# ROller nose



## BobL (Sep 29, 2008)

I'm thinking of modding the BIL mill to take a roller nose bar, currently is uses a hard nose. Can anyone tell me of there is enough hard steel in the middle of a GB roller nose to enable a clamp of some sort to grab the bar at that point without jamming the roller? Maybe take a photo of the roller and post it and show me how much space there is. I want to maximize bar cutting length.

Thanks in advance.
Bob


----------



## slabmaster (Oct 1, 2008)

Bob,I tried what you want to do and it always pinched the rollers.I think if you want the widest board from any given bar,a hard nose is the only way to go.


----------



## woodshop (Oct 1, 2008)

I too tried every which way I could to attach the end of my mill to get the very last inch of capacity, but every time I got too close to that roller in any direction or distance from the edge, it would bind. My conclusion was that it was a no-go. One of those deals where you just have to play by the rules. In my case if I want the full capacity of my 36 inch Granberg MKII, I'd have to go with a 40 inch bar and have some of it dangerously stick out the end of the mill, or build a longer guard to go around the extra bar sticking out.

**Supplied data:**
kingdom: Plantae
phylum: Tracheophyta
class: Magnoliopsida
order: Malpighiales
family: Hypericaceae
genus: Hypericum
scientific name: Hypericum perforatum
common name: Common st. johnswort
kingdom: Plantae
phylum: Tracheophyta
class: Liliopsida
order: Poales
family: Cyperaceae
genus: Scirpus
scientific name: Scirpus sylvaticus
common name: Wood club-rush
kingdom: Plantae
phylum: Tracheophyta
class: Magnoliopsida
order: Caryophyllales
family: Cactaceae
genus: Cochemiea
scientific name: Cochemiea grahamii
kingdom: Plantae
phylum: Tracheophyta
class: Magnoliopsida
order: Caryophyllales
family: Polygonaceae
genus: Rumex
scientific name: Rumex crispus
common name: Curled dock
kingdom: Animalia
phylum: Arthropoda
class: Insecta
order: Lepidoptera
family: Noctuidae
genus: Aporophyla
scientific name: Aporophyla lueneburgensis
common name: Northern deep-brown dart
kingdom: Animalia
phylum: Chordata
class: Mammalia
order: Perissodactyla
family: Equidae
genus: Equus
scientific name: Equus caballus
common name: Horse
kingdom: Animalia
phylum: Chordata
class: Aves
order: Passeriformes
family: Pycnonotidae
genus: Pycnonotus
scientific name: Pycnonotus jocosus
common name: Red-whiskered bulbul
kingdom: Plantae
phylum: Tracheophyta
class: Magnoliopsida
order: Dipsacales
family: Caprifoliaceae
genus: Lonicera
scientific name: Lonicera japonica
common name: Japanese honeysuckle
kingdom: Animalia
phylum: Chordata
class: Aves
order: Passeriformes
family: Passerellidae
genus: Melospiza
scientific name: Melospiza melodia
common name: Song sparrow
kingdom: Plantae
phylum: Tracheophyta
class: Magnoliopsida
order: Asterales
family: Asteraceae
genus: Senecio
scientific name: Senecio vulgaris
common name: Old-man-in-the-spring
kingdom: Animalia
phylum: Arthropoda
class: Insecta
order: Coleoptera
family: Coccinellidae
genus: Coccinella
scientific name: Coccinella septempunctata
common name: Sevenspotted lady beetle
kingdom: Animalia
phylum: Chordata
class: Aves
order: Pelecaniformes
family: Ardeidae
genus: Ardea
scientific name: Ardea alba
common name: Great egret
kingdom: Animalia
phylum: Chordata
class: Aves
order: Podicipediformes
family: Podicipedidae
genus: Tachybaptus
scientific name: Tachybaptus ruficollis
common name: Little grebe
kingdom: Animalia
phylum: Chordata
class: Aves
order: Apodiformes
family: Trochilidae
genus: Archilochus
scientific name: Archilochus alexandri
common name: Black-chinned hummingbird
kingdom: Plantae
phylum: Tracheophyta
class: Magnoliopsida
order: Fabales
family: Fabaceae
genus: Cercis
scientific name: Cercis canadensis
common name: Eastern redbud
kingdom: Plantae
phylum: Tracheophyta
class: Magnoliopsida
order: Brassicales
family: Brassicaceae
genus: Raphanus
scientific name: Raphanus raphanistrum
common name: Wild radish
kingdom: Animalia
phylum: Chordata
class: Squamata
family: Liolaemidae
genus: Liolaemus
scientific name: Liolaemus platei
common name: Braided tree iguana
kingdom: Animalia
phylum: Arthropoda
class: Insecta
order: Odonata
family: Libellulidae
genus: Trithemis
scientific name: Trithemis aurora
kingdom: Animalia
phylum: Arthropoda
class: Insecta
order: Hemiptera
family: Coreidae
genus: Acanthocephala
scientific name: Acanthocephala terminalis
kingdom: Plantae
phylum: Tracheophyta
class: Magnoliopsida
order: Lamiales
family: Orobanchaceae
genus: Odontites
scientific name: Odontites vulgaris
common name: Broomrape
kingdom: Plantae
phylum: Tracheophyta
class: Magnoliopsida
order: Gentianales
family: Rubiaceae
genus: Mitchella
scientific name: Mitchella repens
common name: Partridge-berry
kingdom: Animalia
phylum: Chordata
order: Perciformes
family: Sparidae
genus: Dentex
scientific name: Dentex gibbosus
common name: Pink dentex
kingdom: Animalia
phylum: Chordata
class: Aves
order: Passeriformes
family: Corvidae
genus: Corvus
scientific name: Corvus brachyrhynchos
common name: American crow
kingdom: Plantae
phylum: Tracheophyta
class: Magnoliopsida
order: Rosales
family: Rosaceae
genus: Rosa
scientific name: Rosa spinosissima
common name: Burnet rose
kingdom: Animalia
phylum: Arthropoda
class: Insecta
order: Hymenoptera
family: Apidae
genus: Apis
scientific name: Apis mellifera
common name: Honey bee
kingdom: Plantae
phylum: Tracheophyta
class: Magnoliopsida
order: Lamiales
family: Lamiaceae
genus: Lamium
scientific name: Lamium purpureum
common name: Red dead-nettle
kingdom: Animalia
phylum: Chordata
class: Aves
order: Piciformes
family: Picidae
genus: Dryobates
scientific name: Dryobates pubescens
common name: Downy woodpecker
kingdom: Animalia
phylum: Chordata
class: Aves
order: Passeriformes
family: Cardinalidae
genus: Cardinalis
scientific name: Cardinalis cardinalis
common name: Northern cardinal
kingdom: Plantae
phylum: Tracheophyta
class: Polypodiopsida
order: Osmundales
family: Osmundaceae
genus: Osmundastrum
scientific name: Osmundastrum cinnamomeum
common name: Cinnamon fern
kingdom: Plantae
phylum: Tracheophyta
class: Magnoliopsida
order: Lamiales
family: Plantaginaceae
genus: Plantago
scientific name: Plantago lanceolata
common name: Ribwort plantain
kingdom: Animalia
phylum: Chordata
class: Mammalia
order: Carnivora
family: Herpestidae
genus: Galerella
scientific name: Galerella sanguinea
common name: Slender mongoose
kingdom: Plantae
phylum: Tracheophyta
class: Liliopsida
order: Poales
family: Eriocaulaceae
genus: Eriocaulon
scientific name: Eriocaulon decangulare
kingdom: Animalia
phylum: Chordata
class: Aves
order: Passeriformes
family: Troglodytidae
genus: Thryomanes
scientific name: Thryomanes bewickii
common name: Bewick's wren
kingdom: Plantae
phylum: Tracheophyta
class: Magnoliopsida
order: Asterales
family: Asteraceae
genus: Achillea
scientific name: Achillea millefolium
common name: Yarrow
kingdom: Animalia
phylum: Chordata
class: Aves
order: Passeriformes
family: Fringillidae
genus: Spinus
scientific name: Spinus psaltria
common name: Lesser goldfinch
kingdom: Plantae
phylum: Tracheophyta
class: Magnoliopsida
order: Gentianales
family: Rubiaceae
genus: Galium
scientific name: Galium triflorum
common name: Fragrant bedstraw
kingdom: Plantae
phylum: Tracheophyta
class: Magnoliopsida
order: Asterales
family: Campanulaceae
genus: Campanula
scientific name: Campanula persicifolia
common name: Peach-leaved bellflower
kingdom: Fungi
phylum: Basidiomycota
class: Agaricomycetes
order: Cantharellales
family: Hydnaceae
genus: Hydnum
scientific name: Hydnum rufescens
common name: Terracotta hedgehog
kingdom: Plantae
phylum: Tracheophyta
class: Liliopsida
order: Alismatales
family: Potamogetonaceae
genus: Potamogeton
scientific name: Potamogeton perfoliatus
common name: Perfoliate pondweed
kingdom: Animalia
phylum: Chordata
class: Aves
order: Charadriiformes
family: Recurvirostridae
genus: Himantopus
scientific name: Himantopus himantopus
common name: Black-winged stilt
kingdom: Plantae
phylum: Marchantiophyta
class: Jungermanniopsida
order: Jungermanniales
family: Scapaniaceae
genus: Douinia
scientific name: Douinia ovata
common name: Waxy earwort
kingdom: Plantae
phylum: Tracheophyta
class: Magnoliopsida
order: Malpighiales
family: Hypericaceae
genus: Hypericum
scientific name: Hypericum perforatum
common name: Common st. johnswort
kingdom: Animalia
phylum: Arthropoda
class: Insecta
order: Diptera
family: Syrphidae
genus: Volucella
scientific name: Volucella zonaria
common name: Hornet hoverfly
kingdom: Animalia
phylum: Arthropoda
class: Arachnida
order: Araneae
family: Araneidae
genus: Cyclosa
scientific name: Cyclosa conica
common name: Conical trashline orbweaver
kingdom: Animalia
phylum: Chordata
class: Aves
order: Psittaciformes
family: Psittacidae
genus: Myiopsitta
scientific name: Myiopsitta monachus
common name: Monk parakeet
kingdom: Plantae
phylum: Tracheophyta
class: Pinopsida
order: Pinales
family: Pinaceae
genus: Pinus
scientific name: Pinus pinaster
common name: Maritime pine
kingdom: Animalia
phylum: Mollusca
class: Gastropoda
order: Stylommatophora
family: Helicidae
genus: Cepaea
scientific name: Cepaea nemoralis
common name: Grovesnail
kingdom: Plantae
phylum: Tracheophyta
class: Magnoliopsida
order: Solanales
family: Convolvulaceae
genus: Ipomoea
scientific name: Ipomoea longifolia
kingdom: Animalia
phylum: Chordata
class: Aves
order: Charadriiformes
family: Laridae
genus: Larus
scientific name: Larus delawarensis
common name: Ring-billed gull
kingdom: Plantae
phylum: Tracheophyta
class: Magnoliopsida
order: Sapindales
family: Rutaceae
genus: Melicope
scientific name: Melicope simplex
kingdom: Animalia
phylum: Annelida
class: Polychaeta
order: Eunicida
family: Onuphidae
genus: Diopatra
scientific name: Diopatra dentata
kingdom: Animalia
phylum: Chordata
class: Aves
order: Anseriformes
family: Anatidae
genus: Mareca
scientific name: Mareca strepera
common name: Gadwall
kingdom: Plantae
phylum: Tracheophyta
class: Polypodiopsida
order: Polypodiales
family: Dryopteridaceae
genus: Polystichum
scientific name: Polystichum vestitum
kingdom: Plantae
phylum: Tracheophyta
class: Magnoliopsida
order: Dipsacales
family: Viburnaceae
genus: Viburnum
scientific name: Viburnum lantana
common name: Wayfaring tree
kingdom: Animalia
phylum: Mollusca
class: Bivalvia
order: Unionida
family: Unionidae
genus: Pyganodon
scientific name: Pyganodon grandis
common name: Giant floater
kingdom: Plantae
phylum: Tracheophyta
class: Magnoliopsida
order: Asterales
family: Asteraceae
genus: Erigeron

**Work instructions:**
a – In the roller nose thread, what kind of nose does the BIL mill currently use?
b – Revise the roller nose thread: write it out from "I'm thinking of" up to and including "slabmaster (Oct 1, 2008)", with "BIL mill" changed to "chainsaw mill".

**Written answers:**
a – A hard nose.

b –
I'm thinking of modding the chainsaw mill to take a roller nose bar, currently is uses a hard nose. Can anyone tell me of there is enough hard steel in the middle of a GB roller nose to enable a clamp of some sort to grab the bar at that point without jamming the roller? Maybe take a photo of the roller and post it and show me how much space there is. I want to maximize bar cutting length.

Thanks in advance.
Bob


----------



## slabmaster (Oct 1, 2008)